What to produce => Pull every line holding the string "down" from the records below.

Collected data
◆ ◆ ◆ ◆
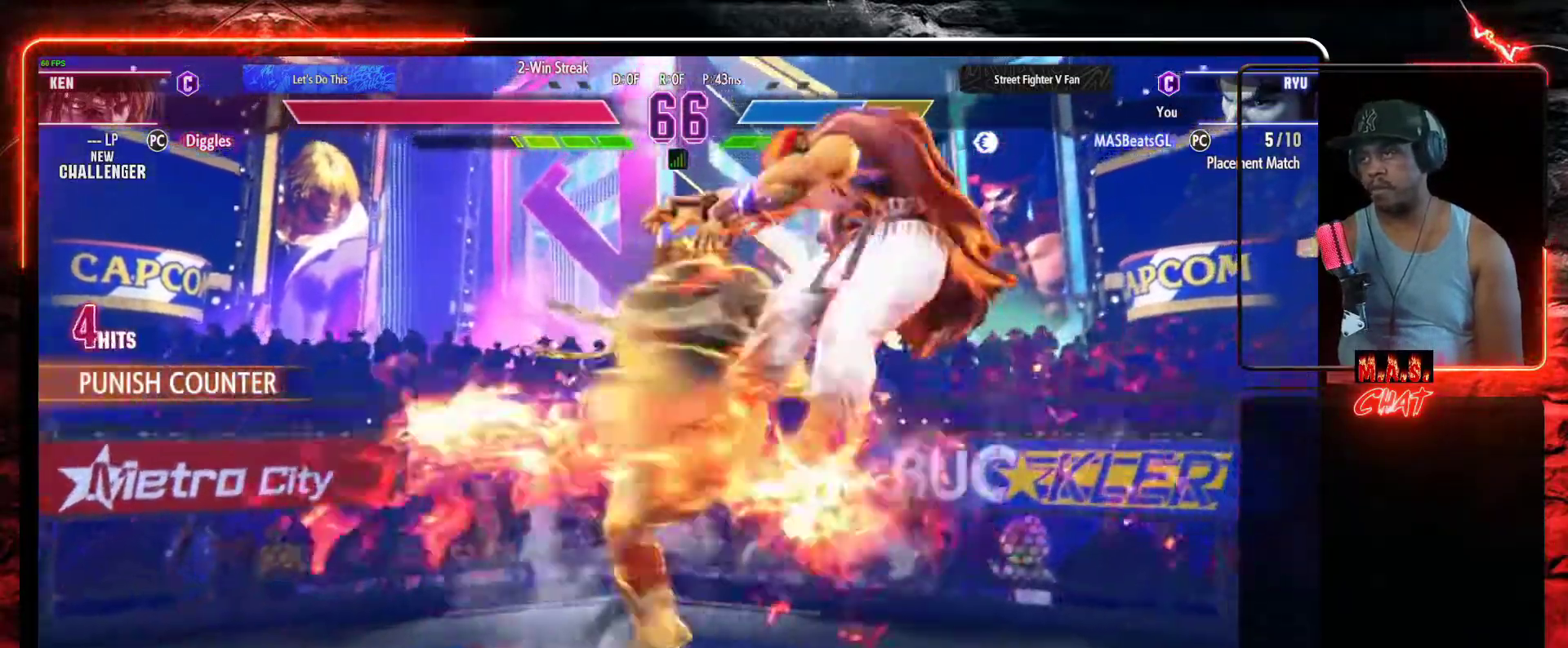
{"dt_ms": 500, "buttons": [], "left_stick": "center", "events": [[333, "DPAD_DOWN", "down"], [433, "DPAD_DOWN", "up"]]}
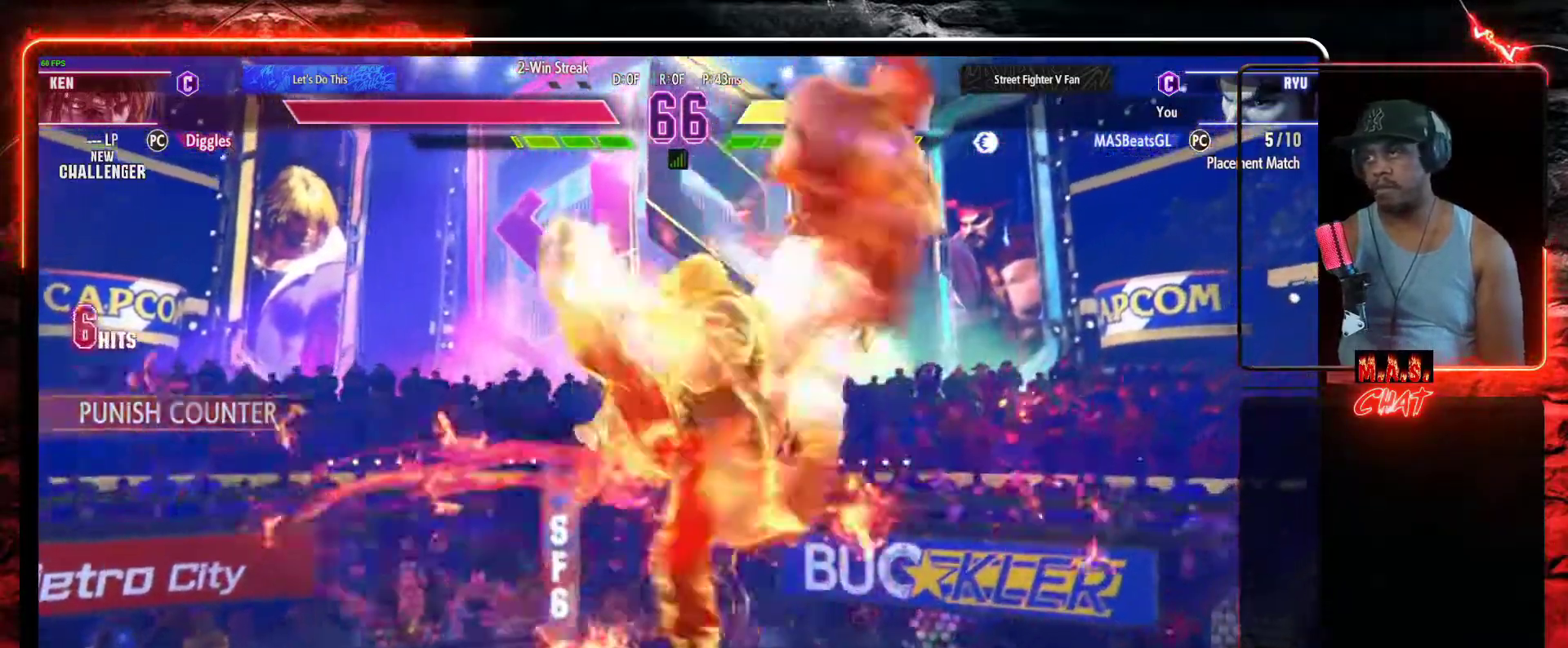
{"dt_ms": 500, "buttons": ["DPAD_DOWN"], "left_stick": "center", "events": [[500, "DPAD_DOWN", "down"]]}
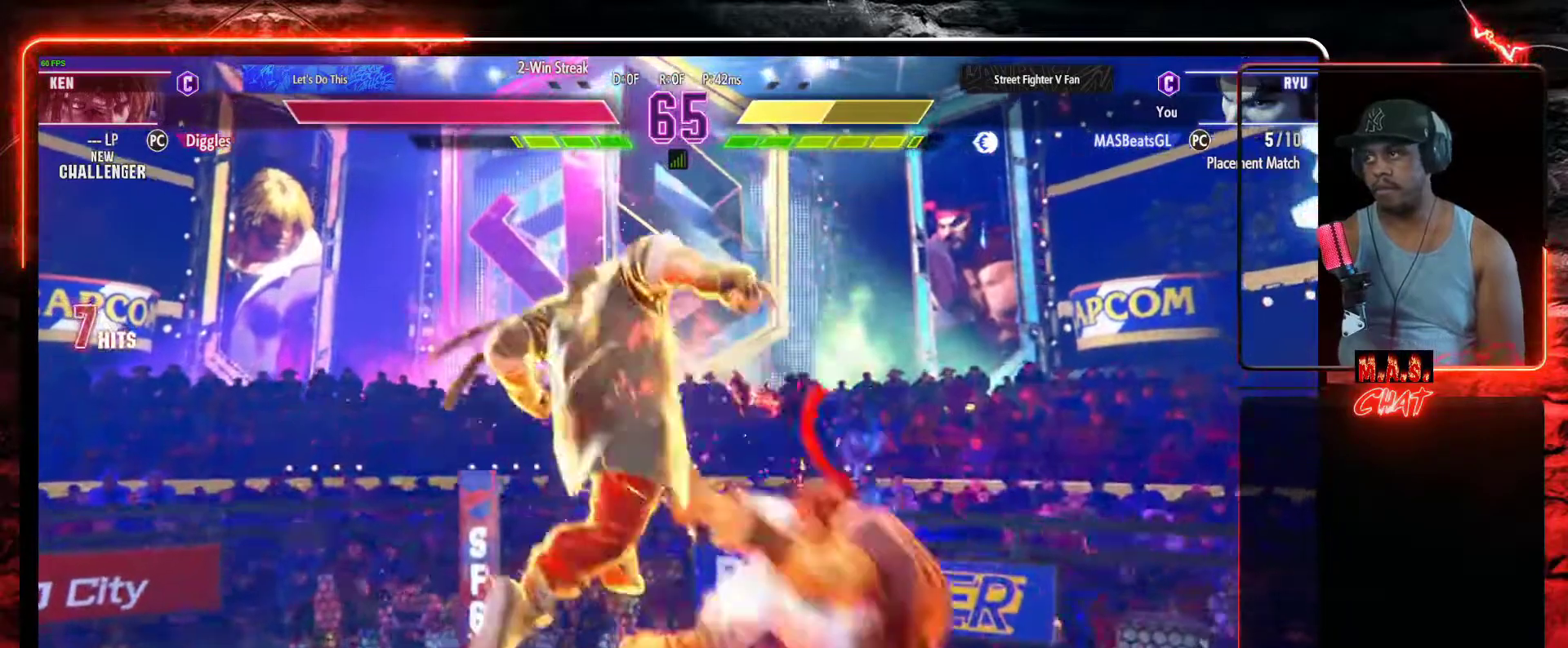
{"dt_ms": 500, "buttons": [], "left_stick": "center", "events": [[100, "DPAD_DOWN", "up"], [167, "DPAD_DOWN", "down"], [267, "DPAD_DOWN", "up"]]}
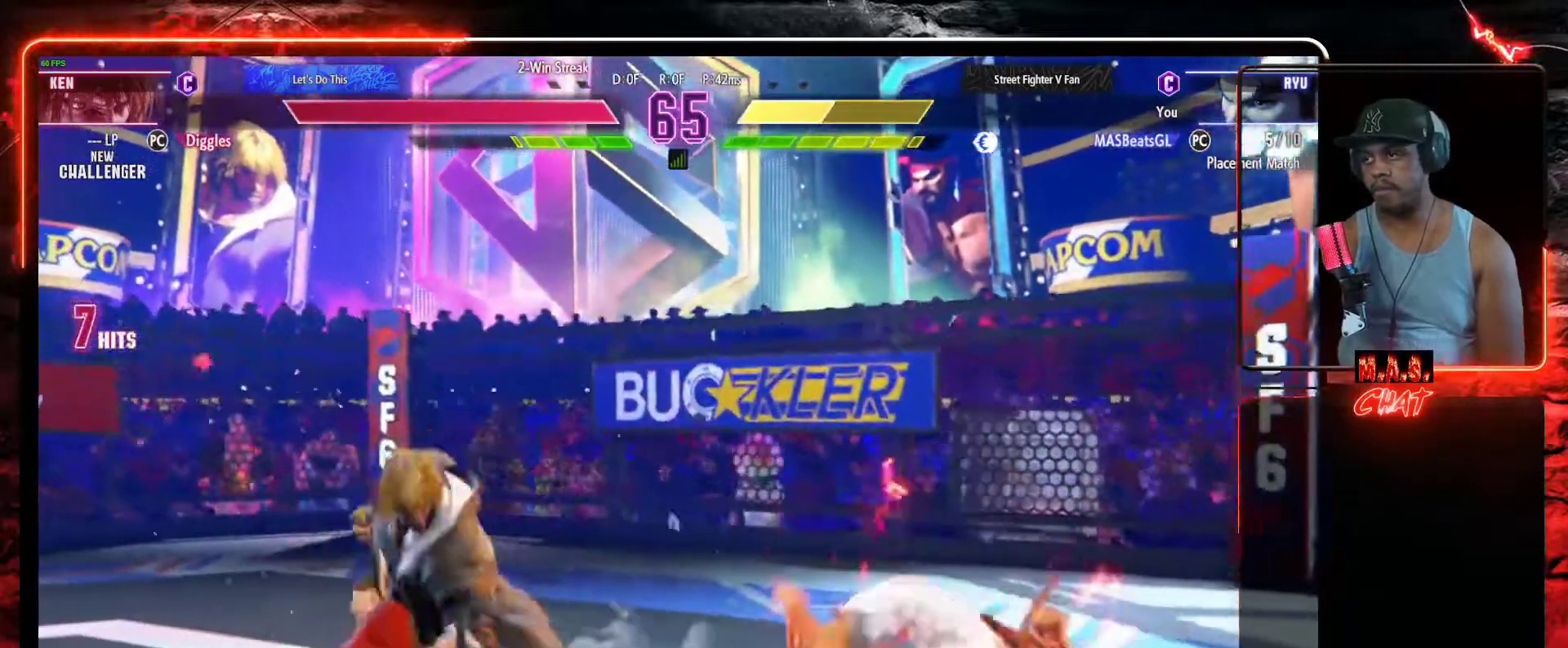
{"dt_ms": 500, "buttons": ["Y"], "left_stick": "center", "events": [[500, "Y", "down"]]}
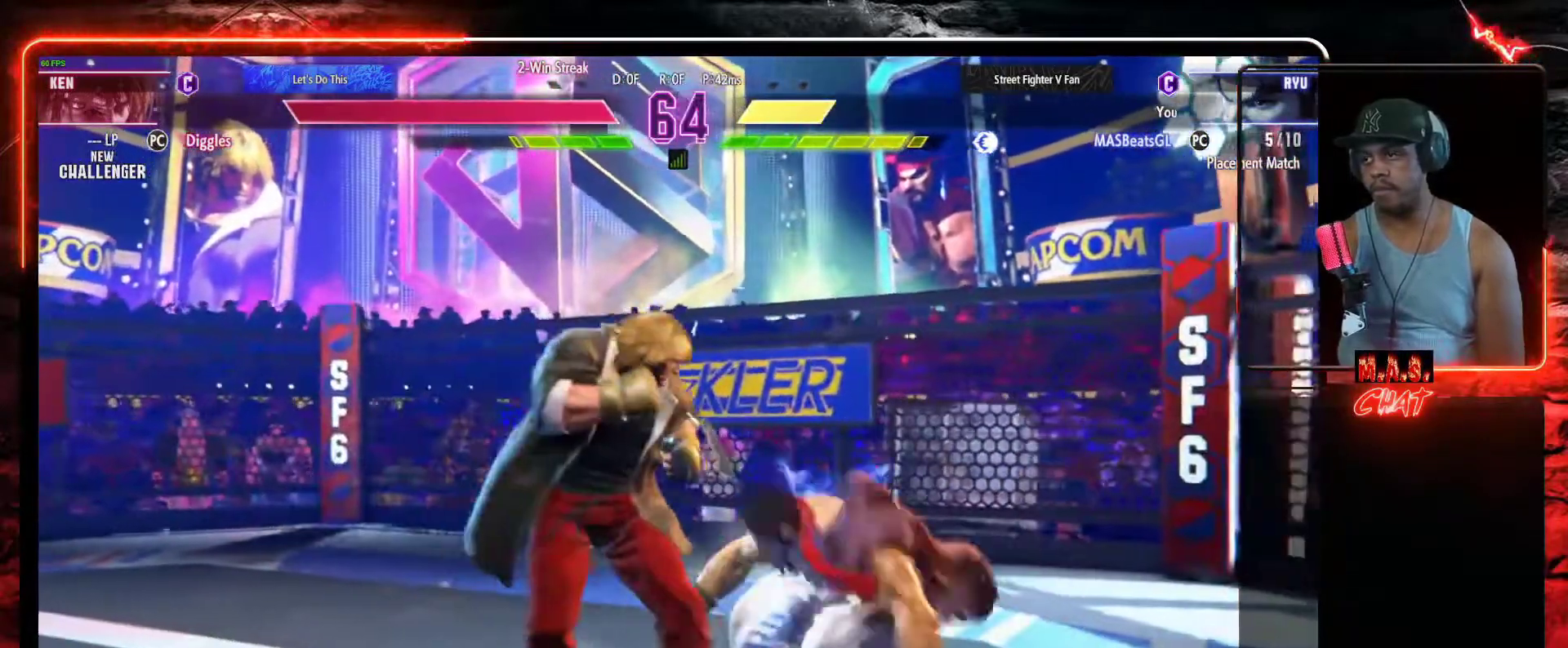
{"dt_ms": 500, "buttons": ["Y"], "left_stick": "center", "events": [[100, "Y", "up"], [167, "Y", "down"], [267, "Y", "up"], [500, "Y", "down"]]}
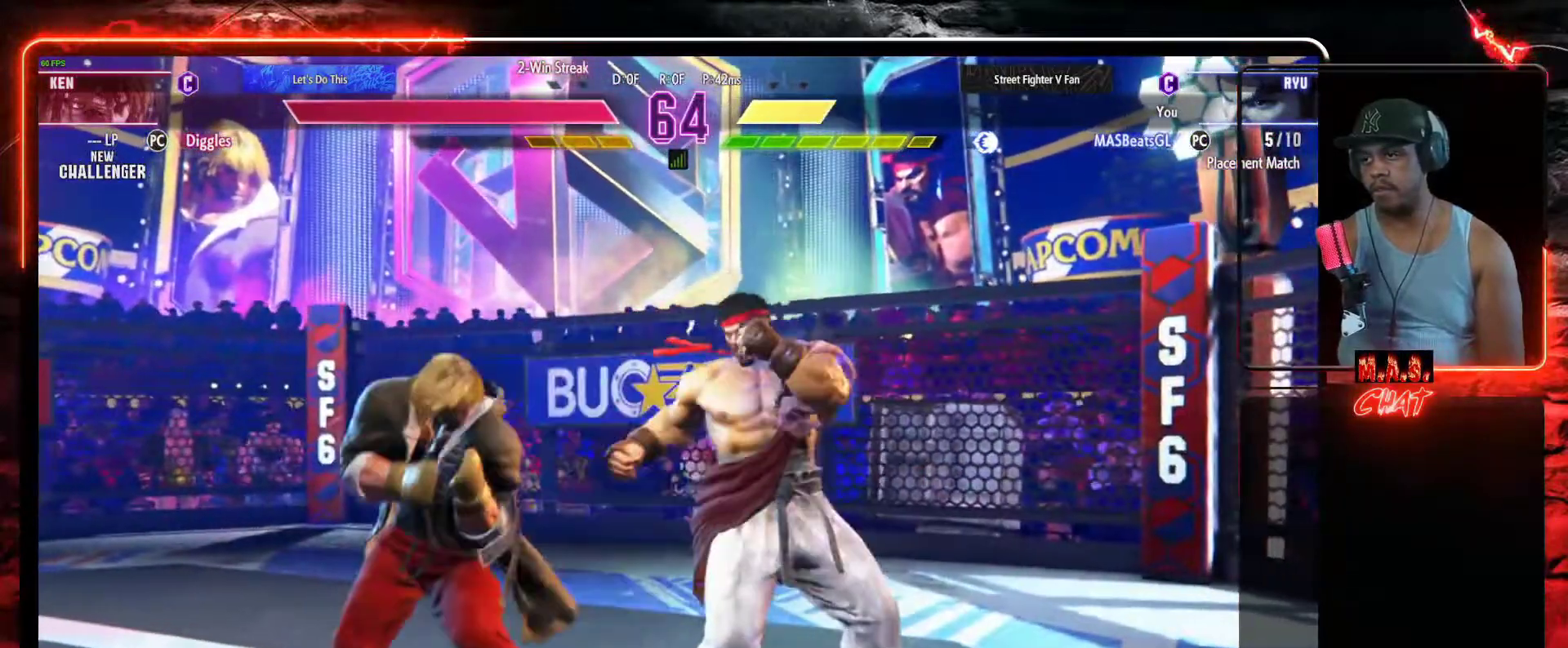
{"dt_ms": 500, "buttons": ["DPAD_RIGHT"], "left_stick": "center", "events": [[100, "Y", "up"], [367, "DPAD_RIGHT", "down"]]}
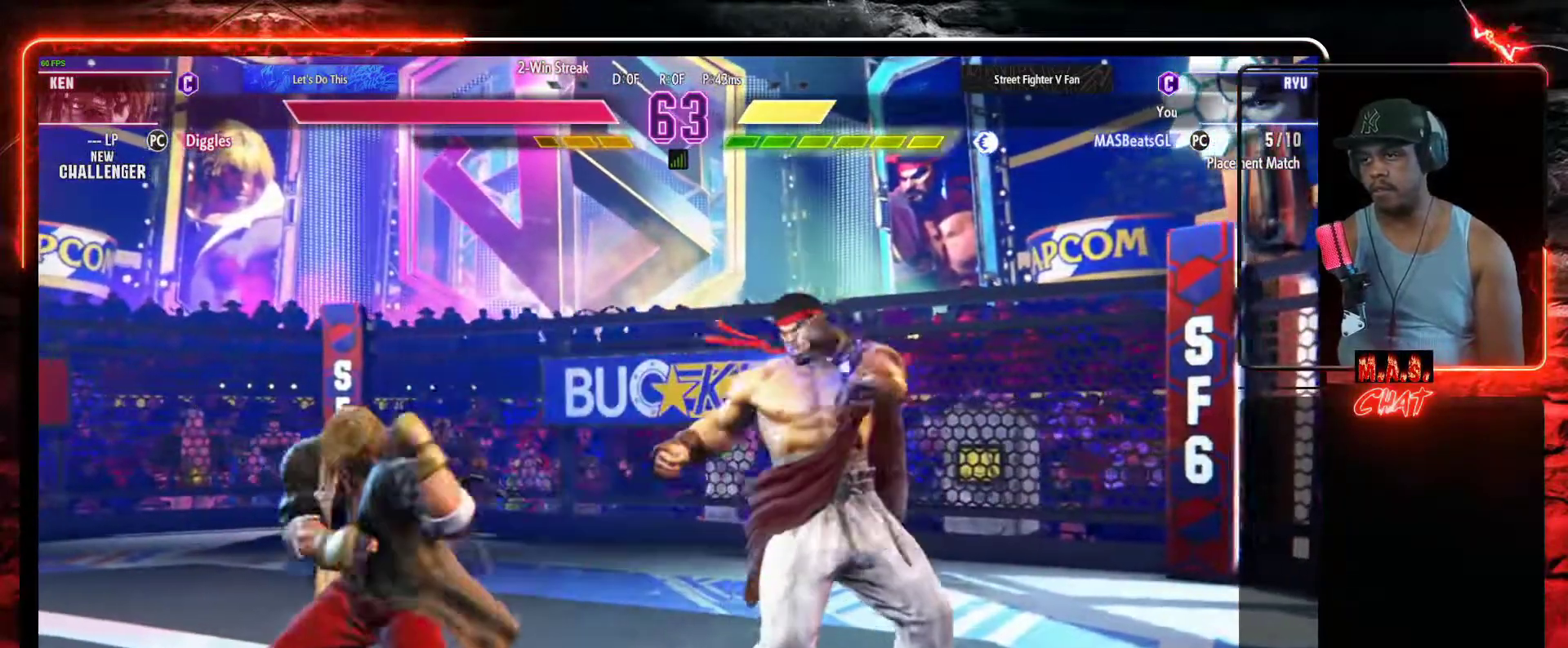
{"dt_ms": 500, "buttons": [], "left_stick": "center", "events": [[67, "DPAD_RIGHT", "up"], [100, "DPAD_LEFT", "down"], [133, "R1", "down"], [200, "DPAD_LEFT", "up"], [200, "R1", "up"]]}
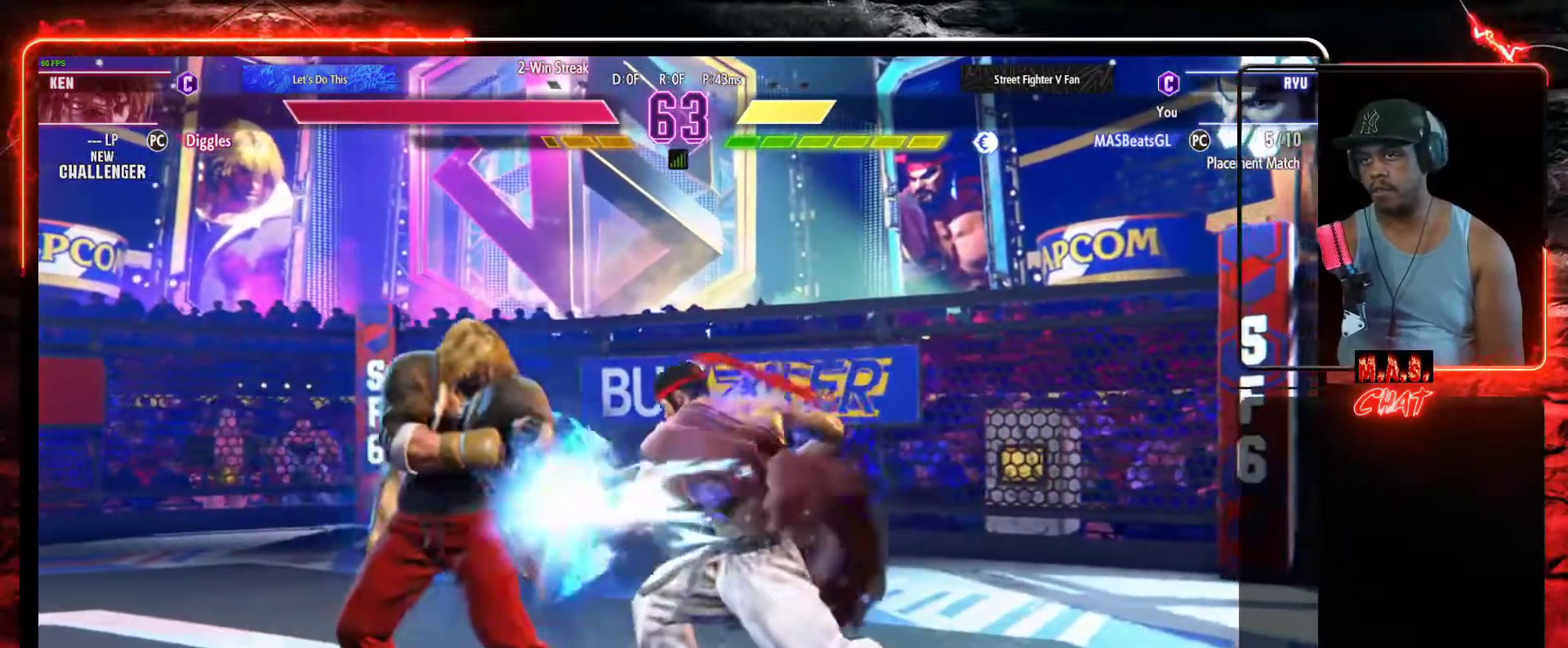
{"dt_ms": 500, "buttons": [], "left_stick": "center", "events": []}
◆ ◆ ◆ ◆
Solution to this exercise =>
{"dt_ms": 500, "buttons": [], "left_stick": "center", "events": [[333, "DPAD_DOWN", "down"], [433, "DPAD_DOWN", "up"]]}
{"dt_ms": 500, "buttons": ["DPAD_DOWN"], "left_stick": "center", "events": [[500, "DPAD_DOWN", "down"]]}
{"dt_ms": 500, "buttons": [], "left_stick": "center", "events": [[100, "DPAD_DOWN", "up"], [167, "DPAD_DOWN", "down"], [267, "DPAD_DOWN", "up"]]}
{"dt_ms": 500, "buttons": ["Y"], "left_stick": "center", "events": [[500, "Y", "down"]]}
{"dt_ms": 500, "buttons": ["Y"], "left_stick": "center", "events": [[100, "Y", "up"], [167, "Y", "down"], [267, "Y", "up"], [500, "Y", "down"]]}
{"dt_ms": 500, "buttons": ["DPAD_RIGHT"], "left_stick": "center", "events": [[100, "Y", "up"], [367, "DPAD_RIGHT", "down"]]}
{"dt_ms": 500, "buttons": [], "left_stick": "center", "events": [[67, "DPAD_RIGHT", "up"], [100, "DPAD_LEFT", "down"], [133, "R1", "down"], [200, "DPAD_LEFT", "up"], [200, "R1", "up"]]}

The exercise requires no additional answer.